[RECORDS TO USE]:
Content starts
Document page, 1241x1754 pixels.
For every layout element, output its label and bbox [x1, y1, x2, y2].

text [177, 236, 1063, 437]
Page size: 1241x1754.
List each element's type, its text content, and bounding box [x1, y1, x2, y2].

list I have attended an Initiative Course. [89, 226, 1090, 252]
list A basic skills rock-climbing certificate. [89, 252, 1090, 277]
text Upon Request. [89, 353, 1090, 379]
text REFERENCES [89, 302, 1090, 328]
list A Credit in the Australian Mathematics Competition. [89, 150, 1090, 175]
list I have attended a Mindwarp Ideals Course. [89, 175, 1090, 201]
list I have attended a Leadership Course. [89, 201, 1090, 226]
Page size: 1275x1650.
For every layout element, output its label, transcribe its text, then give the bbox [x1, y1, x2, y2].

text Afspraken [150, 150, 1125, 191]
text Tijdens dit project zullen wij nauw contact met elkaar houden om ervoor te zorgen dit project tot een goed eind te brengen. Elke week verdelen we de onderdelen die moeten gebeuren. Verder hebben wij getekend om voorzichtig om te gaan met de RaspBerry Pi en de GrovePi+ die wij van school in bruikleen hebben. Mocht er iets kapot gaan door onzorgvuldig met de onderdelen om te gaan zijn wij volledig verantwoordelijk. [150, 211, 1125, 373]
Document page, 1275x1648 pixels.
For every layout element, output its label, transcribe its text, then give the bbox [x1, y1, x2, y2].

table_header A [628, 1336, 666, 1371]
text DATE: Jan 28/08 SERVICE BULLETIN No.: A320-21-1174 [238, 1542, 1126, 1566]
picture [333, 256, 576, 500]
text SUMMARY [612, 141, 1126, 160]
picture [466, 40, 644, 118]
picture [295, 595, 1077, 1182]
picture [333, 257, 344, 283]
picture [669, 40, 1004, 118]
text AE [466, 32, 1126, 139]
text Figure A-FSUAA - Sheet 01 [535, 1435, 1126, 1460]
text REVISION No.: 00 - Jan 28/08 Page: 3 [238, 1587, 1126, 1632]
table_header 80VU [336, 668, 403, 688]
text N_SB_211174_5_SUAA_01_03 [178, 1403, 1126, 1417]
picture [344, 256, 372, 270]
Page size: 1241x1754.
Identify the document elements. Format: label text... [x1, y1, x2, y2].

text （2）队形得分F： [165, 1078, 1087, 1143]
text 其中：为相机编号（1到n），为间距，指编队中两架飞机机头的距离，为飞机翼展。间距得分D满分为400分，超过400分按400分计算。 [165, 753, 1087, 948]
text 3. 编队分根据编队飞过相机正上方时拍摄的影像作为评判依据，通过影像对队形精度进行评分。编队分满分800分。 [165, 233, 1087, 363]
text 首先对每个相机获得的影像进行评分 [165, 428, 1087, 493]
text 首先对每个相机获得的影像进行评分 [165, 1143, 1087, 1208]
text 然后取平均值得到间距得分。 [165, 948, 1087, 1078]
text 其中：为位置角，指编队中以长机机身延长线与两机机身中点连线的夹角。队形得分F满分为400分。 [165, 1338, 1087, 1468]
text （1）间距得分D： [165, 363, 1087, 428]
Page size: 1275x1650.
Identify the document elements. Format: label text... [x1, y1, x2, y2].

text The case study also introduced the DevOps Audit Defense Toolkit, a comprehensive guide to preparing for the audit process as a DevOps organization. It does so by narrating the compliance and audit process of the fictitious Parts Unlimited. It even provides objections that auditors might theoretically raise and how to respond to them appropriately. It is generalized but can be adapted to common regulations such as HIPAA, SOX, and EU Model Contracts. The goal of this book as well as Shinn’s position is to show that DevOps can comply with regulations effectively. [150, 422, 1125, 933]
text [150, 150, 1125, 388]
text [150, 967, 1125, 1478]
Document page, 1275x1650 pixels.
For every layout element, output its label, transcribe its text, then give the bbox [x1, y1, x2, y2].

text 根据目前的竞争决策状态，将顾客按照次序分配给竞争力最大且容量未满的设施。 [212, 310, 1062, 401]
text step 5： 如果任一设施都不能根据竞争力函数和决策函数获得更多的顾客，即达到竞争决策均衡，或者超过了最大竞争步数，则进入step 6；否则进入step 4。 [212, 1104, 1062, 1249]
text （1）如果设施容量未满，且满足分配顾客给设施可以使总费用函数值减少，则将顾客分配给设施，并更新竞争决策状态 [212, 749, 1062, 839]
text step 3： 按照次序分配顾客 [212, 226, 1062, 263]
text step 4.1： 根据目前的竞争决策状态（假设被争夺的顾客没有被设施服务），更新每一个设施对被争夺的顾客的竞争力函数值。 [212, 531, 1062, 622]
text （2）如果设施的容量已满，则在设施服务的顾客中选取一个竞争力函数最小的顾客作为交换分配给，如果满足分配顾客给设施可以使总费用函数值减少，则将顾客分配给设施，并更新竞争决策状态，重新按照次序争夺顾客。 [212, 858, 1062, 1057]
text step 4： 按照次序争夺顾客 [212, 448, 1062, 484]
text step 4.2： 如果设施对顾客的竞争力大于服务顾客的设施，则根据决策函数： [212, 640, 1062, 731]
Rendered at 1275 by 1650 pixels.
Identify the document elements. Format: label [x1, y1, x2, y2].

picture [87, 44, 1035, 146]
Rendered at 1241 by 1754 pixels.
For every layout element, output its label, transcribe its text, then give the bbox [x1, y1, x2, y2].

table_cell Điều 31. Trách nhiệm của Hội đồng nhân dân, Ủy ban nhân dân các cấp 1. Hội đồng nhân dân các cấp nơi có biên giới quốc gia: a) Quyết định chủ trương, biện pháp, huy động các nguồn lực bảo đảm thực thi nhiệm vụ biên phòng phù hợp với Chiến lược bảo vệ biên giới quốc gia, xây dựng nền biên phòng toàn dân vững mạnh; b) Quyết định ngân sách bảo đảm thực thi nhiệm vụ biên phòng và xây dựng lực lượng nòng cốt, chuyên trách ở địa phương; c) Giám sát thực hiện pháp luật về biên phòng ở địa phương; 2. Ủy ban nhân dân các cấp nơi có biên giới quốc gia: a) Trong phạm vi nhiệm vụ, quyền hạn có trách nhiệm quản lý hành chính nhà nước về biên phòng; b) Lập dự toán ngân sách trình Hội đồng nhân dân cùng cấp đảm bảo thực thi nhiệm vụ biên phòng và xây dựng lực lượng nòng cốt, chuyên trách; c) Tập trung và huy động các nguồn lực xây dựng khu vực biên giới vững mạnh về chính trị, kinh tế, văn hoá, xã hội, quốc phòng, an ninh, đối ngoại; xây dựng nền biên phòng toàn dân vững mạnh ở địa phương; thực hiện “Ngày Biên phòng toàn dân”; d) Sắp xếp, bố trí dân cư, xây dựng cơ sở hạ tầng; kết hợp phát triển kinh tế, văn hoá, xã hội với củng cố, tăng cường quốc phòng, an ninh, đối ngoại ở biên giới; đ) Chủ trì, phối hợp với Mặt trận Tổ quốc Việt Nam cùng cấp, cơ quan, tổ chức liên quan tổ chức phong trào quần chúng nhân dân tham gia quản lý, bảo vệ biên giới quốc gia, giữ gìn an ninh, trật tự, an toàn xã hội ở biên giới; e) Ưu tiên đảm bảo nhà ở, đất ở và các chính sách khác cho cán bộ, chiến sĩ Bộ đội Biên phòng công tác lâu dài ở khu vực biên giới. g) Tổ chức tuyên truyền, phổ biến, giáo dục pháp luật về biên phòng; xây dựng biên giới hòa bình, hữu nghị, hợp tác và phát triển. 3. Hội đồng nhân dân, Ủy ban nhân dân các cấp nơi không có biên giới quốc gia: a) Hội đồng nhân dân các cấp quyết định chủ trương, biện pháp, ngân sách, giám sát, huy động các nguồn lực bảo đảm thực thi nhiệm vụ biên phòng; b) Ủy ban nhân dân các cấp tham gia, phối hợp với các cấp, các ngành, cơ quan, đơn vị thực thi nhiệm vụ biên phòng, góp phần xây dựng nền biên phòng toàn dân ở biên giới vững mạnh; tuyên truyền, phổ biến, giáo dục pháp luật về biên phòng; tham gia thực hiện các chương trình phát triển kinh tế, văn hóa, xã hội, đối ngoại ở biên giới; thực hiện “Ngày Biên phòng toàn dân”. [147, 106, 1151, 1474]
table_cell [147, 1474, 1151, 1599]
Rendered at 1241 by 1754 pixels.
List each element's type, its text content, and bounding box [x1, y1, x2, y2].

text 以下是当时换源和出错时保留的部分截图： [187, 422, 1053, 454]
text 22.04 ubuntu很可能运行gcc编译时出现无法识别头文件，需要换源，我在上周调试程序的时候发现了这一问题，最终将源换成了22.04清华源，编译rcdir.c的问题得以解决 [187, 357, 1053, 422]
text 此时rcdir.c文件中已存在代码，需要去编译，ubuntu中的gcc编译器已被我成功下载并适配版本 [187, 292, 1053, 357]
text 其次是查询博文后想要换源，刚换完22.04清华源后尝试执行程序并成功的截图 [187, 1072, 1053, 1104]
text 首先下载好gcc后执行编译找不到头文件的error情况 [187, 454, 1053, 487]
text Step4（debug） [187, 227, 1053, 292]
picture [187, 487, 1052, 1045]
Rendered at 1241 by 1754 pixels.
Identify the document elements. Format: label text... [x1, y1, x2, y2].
Content ends
[WHAT IS NEEDED]: Go through the records above and count every line that includes "pixels". Give the number and nothing else.

[FINAL ANSWER]: 7